* **Your task**
Give back each record precisely, pictures excluded.

[Stored data entries]
☆ ☆ ☆ ☆ ☆

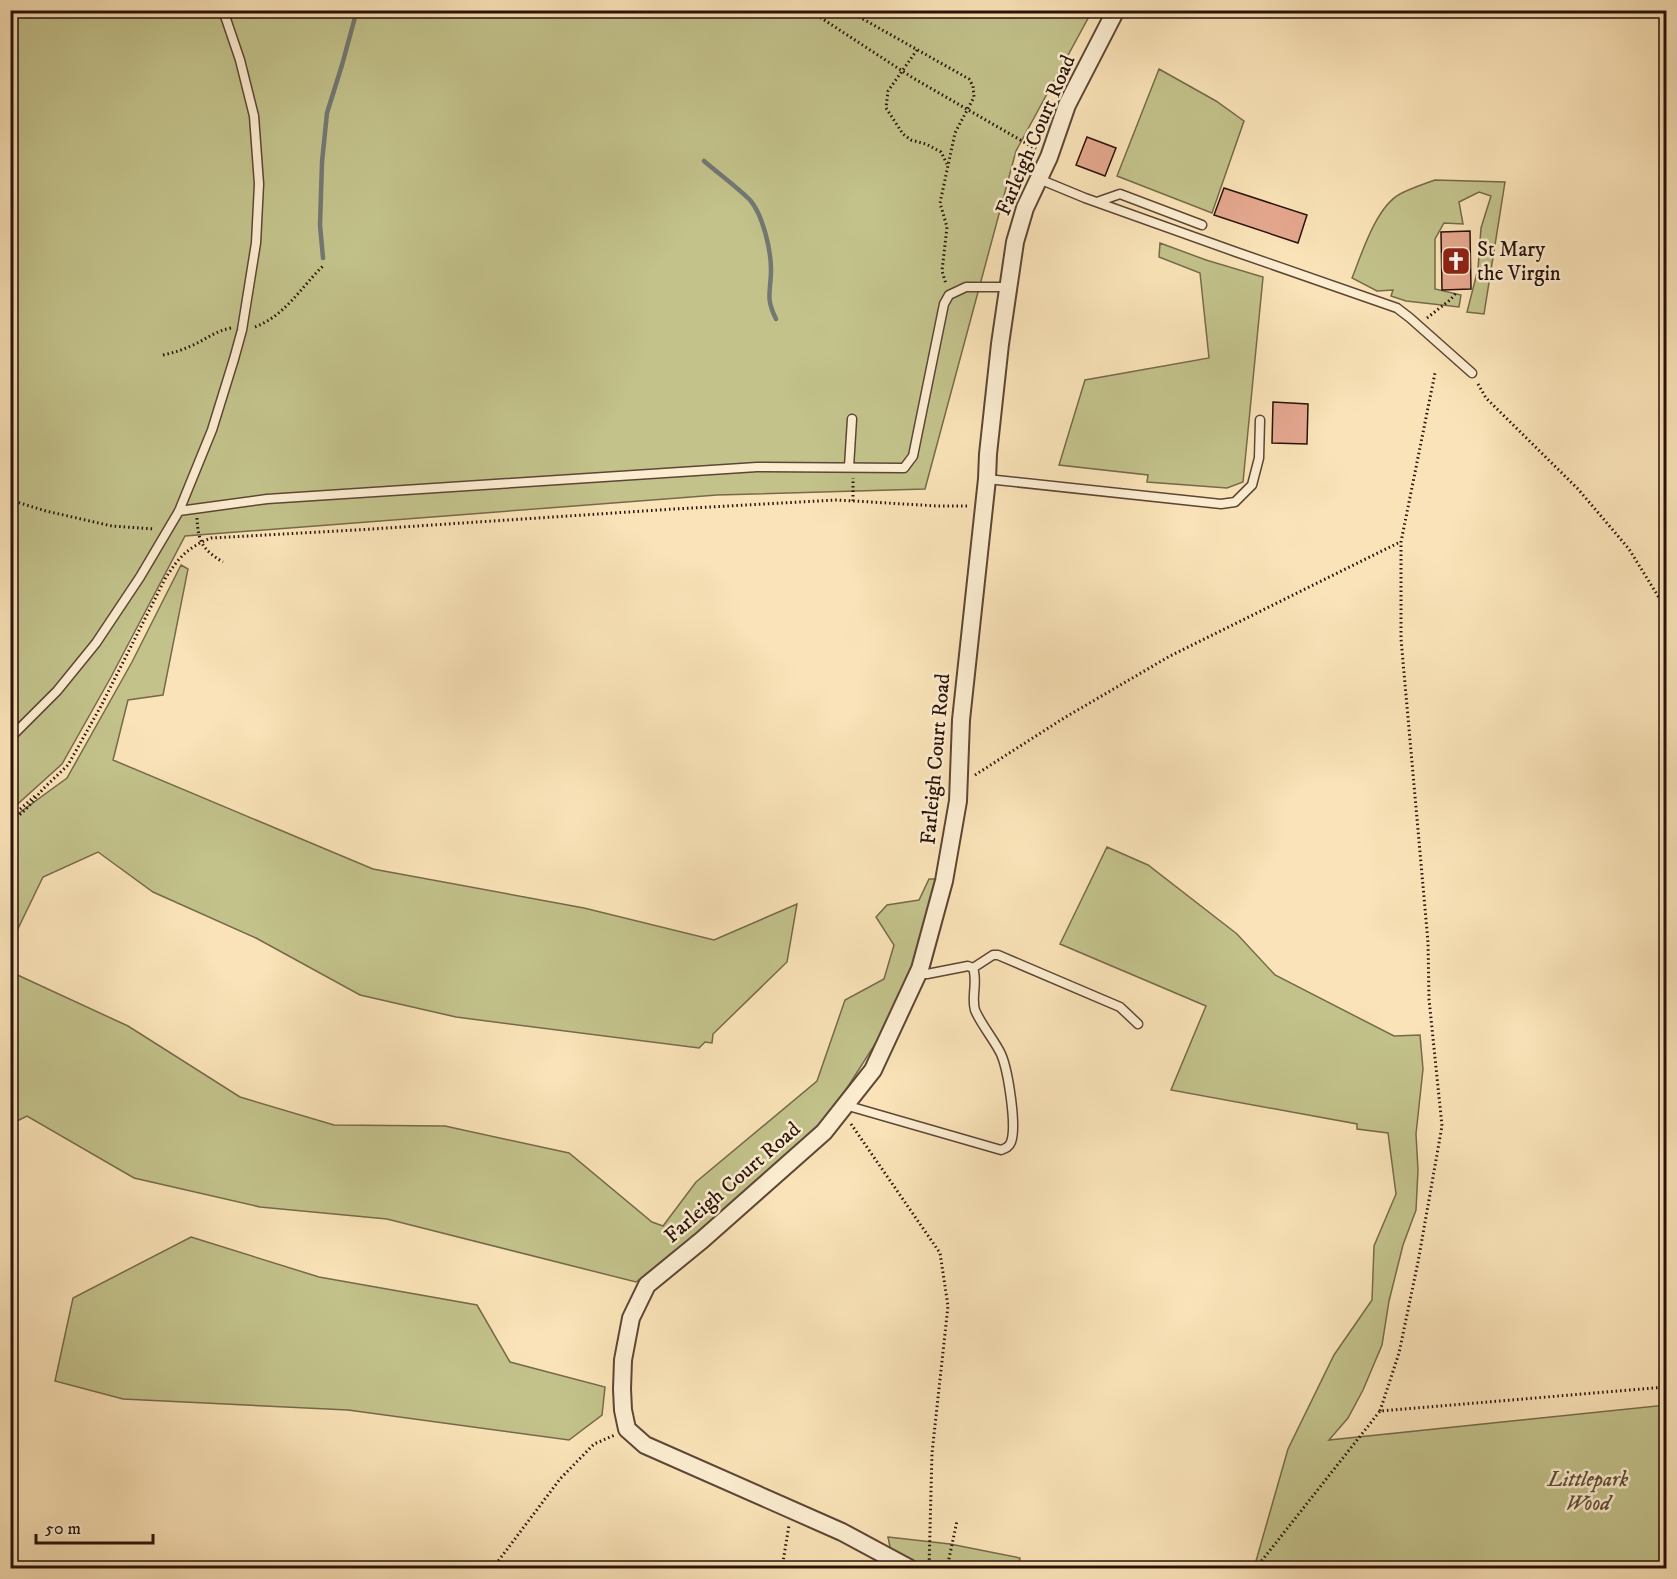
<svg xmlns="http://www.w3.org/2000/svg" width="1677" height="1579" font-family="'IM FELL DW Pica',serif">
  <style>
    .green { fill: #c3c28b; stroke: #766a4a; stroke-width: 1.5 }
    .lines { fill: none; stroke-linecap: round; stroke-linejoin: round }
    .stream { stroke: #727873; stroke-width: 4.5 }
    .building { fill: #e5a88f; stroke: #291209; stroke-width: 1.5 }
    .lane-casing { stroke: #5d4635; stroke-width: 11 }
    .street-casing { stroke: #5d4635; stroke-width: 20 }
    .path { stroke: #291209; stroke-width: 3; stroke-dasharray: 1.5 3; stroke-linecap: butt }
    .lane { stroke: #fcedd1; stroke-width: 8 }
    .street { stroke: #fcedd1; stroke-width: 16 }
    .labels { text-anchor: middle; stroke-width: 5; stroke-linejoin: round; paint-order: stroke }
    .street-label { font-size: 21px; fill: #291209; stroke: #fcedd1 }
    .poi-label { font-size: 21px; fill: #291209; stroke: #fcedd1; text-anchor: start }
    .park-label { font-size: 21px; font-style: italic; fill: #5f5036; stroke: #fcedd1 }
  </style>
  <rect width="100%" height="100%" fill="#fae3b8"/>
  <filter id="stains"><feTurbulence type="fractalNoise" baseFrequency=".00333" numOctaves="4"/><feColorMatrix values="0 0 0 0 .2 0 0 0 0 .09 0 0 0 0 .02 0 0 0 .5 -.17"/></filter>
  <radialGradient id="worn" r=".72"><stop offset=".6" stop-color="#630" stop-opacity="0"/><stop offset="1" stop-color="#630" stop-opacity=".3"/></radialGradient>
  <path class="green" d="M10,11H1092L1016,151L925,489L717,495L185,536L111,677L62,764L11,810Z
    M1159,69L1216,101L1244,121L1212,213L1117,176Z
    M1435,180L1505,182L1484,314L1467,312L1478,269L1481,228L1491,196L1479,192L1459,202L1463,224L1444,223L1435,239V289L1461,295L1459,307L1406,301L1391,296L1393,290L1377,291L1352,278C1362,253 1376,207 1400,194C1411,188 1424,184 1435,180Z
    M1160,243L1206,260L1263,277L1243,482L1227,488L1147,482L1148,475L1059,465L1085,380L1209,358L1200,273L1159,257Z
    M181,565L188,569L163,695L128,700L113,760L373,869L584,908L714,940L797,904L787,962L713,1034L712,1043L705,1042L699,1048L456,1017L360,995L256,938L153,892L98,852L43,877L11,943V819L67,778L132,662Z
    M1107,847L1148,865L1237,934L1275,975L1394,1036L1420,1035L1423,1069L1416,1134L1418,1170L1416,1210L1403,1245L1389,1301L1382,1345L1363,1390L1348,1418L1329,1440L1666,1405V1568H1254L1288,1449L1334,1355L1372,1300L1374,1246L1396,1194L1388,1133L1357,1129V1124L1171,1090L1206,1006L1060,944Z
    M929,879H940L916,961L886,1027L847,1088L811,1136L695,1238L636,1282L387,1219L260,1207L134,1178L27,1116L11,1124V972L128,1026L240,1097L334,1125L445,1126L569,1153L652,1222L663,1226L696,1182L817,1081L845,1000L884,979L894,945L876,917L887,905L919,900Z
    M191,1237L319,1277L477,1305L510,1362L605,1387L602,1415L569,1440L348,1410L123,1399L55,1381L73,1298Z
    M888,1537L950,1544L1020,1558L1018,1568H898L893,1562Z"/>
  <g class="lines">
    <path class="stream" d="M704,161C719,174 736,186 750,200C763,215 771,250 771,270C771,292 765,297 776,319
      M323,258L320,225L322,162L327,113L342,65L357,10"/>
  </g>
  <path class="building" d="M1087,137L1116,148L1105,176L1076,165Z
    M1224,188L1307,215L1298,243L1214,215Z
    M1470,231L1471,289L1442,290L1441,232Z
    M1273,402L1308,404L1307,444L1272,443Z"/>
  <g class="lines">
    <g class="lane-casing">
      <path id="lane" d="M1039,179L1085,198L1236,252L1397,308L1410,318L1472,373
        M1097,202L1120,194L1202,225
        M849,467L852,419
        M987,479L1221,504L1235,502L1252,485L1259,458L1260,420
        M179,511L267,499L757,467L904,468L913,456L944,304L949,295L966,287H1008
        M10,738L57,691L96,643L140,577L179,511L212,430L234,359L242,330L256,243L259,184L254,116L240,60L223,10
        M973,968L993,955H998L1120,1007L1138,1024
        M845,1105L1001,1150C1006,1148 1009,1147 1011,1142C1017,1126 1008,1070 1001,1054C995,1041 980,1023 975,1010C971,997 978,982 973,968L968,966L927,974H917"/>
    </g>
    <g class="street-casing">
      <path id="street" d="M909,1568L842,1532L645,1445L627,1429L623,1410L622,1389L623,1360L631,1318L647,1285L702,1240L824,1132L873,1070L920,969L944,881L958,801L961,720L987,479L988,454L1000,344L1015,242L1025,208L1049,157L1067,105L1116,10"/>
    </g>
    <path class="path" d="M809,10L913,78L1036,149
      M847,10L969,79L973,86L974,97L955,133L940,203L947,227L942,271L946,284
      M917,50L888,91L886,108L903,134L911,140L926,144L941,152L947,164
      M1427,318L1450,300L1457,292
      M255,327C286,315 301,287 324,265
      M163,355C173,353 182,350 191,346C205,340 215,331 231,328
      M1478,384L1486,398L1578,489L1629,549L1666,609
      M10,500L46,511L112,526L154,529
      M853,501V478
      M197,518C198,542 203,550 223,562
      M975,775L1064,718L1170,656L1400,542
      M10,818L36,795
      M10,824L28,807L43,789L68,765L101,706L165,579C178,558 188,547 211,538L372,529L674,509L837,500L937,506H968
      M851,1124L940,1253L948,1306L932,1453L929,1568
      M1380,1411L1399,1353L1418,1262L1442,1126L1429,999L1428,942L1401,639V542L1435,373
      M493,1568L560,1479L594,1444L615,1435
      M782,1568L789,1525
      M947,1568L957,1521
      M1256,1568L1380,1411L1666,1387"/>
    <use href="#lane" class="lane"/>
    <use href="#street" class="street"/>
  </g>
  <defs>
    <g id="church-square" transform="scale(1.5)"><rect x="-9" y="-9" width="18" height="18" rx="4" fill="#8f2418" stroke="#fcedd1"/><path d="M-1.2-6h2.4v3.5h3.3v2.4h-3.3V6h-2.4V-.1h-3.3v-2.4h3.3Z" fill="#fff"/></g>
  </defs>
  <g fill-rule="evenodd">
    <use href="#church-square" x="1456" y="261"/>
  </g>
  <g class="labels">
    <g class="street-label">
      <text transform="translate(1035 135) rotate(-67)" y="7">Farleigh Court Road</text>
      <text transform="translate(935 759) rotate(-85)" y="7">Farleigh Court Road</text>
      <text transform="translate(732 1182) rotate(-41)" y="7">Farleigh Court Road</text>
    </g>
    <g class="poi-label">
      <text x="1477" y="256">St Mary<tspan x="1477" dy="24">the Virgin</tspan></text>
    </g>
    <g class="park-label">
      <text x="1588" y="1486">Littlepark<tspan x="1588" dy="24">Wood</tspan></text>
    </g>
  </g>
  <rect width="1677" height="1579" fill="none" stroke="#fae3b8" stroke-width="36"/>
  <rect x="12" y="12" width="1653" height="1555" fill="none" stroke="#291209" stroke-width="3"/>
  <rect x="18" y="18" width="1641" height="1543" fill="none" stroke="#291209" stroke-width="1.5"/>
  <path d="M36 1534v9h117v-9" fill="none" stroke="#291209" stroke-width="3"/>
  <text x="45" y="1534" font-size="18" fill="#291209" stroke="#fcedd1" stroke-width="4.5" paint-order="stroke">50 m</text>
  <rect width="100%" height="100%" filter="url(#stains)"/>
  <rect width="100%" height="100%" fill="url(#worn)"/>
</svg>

☆ ☆ ☆ ☆ ☆

* **Response to this task**
<svg xmlns="http://www.w3.org/2000/svg" width="1677" height="1579" font-family="'IM FELL DW Pica',serif">
  <style>
    .green { fill: #c3c28b; stroke: #766a4a; stroke-width: 1.5 }
    .lines { fill: none; stroke-linecap: round; stroke-linejoin: round }
    .stream { stroke: #727873; stroke-width: 4.5 }
    .building { fill: #e5a88f; stroke: #291209; stroke-width: 1.5 }
    .lane-casing { stroke: #5d4635; stroke-width: 11 }
    .street-casing { stroke: #5d4635; stroke-width: 20 }
    .path { stroke: #291209; stroke-width: 3; stroke-dasharray: 1.5 3; stroke-linecap: butt }
    .lane { stroke: #fcedd1; stroke-width: 8 }
    .street { stroke: #fcedd1; stroke-width: 16 }
    .labels { text-anchor: middle; stroke-width: 5; stroke-linejoin: round; paint-order: stroke }
    .street-label { font-size: 21px; fill: #291209; stroke: #fcedd1 }
    .poi-label { font-size: 21px; fill: #291209; stroke: #fcedd1; text-anchor: start }
    .park-label { font-size: 21px; font-style: italic; fill: #5f5036; stroke: #fcedd1 }
  </style>
  <rect width="100%" height="100%" fill="#fae3b8"/>
  <filter id="stains"><feTurbulence type="fractalNoise" baseFrequency=".00333" numOctaves="4"/><feColorMatrix values="0 0 0 0 .2 0 0 0 0 .09 0 0 0 0 .02 0 0 0 .5 -.17"/></filter>
  <radialGradient id="worn" r=".72"><stop offset=".6" stop-color="#630" stop-opacity="0"/><stop offset="1" stop-color="#630" stop-opacity=".3"/></radialGradient>
  <path class="green" d="M10,11H1092L1016,151L925,489L717,495L185,536L111,677L62,764L11,810Z
    M1159,69L1216,101L1244,121L1212,213L1117,176Z
    M1435,180L1505,182L1484,314L1467,312L1478,269L1481,228L1491,196L1479,192L1459,202L1463,224L1444,223L1435,239V289L1461,295L1459,307L1406,301L1391,296L1393,290L1377,291L1352,278C1362,253 1376,207 1400,194C1411,188 1424,184 1435,180Z
    M1160,243L1206,260L1263,277L1243,482L1227,488L1147,482L1148,475L1059,465L1085,380L1209,358L1200,273L1159,257Z
    M181,565L188,569L163,695L128,700L113,760L373,869L584,908L714,940L797,904L787,962L713,1034L712,1043L705,1042L699,1048L456,1017L360,995L256,938L153,892L98,852L43,877L11,943V819L67,778L132,662Z
    M1107,847L1148,865L1237,934L1275,975L1394,1036L1420,1035L1423,1069L1416,1134L1418,1170L1416,1210L1403,1245L1389,1301L1382,1345L1363,1390L1348,1418L1329,1440L1666,1405V1568H1254L1288,1449L1334,1355L1372,1300L1374,1246L1396,1194L1388,1133L1357,1129V1124L1171,1090L1206,1006L1060,944Z
    M929,879H940L916,961L886,1027L847,1088L811,1136L695,1238L636,1282L387,1219L260,1207L134,1178L27,1116L11,1124V972L128,1026L240,1097L334,1125L445,1126L569,1153L652,1222L663,1226L696,1182L817,1081L845,1000L884,979L894,945L876,917L887,905L919,900Z
    M191,1237L319,1277L477,1305L510,1362L605,1387L602,1415L569,1440L348,1410L123,1399L55,1381L73,1298Z
    M888,1537L950,1544L1020,1558L1018,1568H898L893,1562Z"/>
  <g class="lines">
    <path class="stream" d="M704,161C719,174 736,186 750,200C763,215 771,250 771,270C771,292 765,297 776,319
      M323,258L320,225L322,162L327,113L342,65L357,10"/>
  </g>
  <path class="building" d="M1087,137L1116,148L1105,176L1076,165Z
    M1224,188L1307,215L1298,243L1214,215Z
    M1470,231L1471,289L1442,290L1441,232Z
    M1273,402L1308,404L1307,444L1272,443Z"/>
  <g class="lines">
    <g class="lane-casing">
      <path id="lane" d="M1039,179L1085,198L1236,252L1397,308L1410,318L1472,373
        M1097,202L1120,194L1202,225
        M849,467L852,419
        M987,479L1221,504L1235,502L1252,485L1259,458L1260,420
        M179,511L267,499L757,467L904,468L913,456L944,304L949,295L966,287H1008
        M10,738L57,691L96,643L140,577L179,511L212,430L234,359L242,330L256,243L259,184L254,116L240,60L223,10
        M973,968L993,955H998L1120,1007L1138,1024
        M845,1105L1001,1150C1006,1148 1009,1147 1011,1142C1017,1126 1008,1070 1001,1054C995,1041 980,1023 975,1010C971,997 978,982 973,968L968,966L927,974H917"/>
    </g>
    <g class="street-casing">
      <path id="street" d="M909,1568L842,1532L645,1445L627,1429L623,1410L622,1389L623,1360L631,1318L647,1285L702,1240L824,1132L873,1070L920,969L944,881L958,801L961,720L987,479L988,454L1000,344L1015,242L1025,208L1049,157L1067,105L1116,10"/>
    </g>
    <path class="path" d="M809,10L913,78L1036,149
      M847,10L969,79L973,86L974,97L955,133L940,203L947,227L942,271L946,284
      M917,50L888,91L886,108L903,134L911,140L926,144L941,152L947,164
      M1427,318L1450,300L1457,292
      M255,327C286,315 301,287 324,265
      M163,355C173,353 182,350 191,346C205,340 215,331 231,328
      M1478,384L1486,398L1578,489L1629,549L1666,609
      M10,500L46,511L112,526L154,529
      M853,501V478
      M197,518C198,542 203,550 223,562
      M975,775L1064,718L1170,656L1400,542
      M10,818L36,795
      M10,824L28,807L43,789L68,765L101,706L165,579C178,558 188,547 211,538L372,529L674,509L837,500L937,506H968
      M851,1124L940,1253L948,1306L932,1453L929,1568
      M1380,1411L1399,1353L1418,1262L1442,1126L1429,999L1428,942L1401,639V542L1435,373
      M493,1568L560,1479L594,1444L615,1435
      M782,1568L789,1525
      M947,1568L957,1521
      M1256,1568L1380,1411L1666,1387"/>
    <use href="#lane" class="lane"/>
    <use href="#street" class="street"/>
  </g>
  <defs>
    <g id="church-square" transform="scale(1.5)"><rect x="-9" y="-9" width="18" height="18" rx="4" fill="#8f2418" stroke="#fcedd1"/><path d="M-1.2-6h2.4v3.5h3.3v2.4h-3.3V6h-2.4V-.1h-3.3v-2.4h3.3Z" fill="#fff"/></g>
  </defs>
  <g fill-rule="evenodd">
    <use href="#church-square" x="1456" y="261"/>
  </g>
  <g class="labels">
    <g class="street-label">
      <text transform="translate(1035 135) rotate(-67)" y="7">Farleigh Court Road</text>
      <text transform="translate(935 759) rotate(-85)" y="7">Farleigh Court Road</text>
      <text transform="translate(732 1182) rotate(-41)" y="7">Farleigh Court Road</text>
    </g>
    <g class="poi-label">
      <text x="1477" y="256">St Mary<tspan x="1477" dy="24">the Virgin</tspan></text>
    </g>
    <g class="park-label">
      <text x="1588" y="1486">Littlepark<tspan x="1588" dy="24">Wood</tspan></text>
    </g>
  </g>
  <rect width="1677" height="1579" fill="none" stroke="#fae3b8" stroke-width="36"/>
  <rect x="12" y="12" width="1653" height="1555" fill="none" stroke="#291209" stroke-width="3"/>
  <rect x="18" y="18" width="1641" height="1543" fill="none" stroke="#291209" stroke-width="1.5"/>
  <path d="M36 1534v9h117v-9" fill="none" stroke="#291209" stroke-width="3"/>
  <text x="45" y="1534" font-size="18" fill="#291209" stroke="#fcedd1" stroke-width="4.5" paint-order="stroke">50 m</text>
  <rect width="100%" height="100%" filter="url(#stains)"/>
  <rect width="100%" height="100%" fill="url(#worn)"/>
</svg>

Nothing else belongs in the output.